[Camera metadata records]
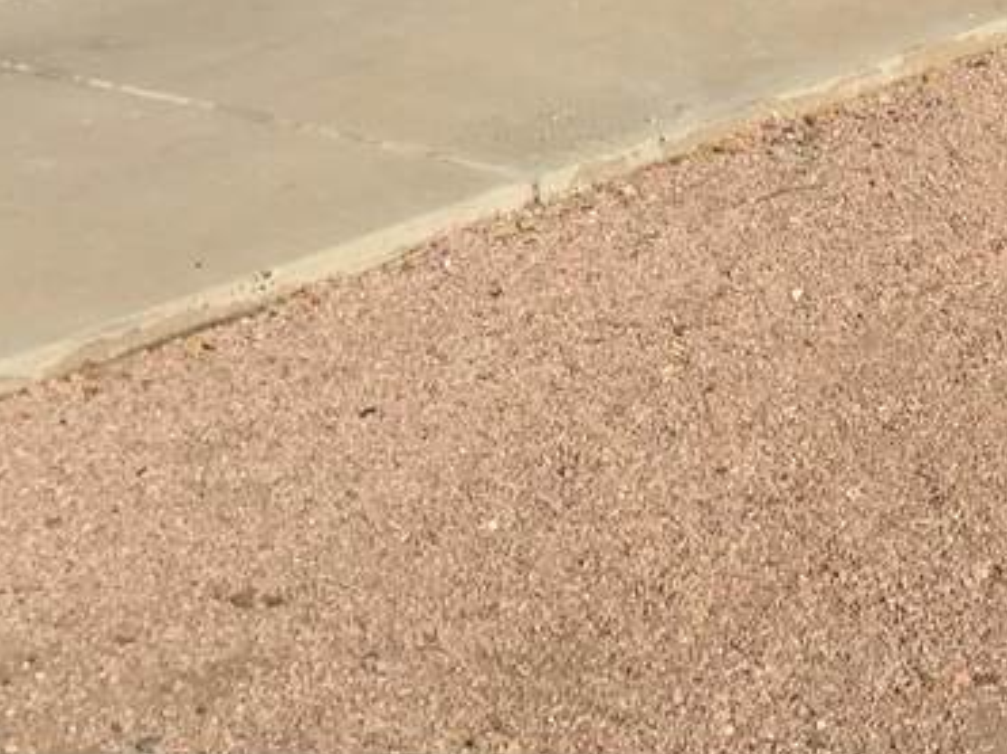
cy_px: -488
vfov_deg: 13.6
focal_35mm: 100
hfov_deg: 19.3
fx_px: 2908
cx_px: 926
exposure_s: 1/3300
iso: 32
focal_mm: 4.15
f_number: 2.2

> Directions for this task
Retype the data exactly; images stay out.

> Output
cy_px: -488
vfov_deg: 13.6
focal_35mm: 100
hfov_deg: 19.3
fx_px: 2908
cx_px: 926
exposure_s: 1/3300
iso: 32
focal_mm: 4.15
f_number: 2.2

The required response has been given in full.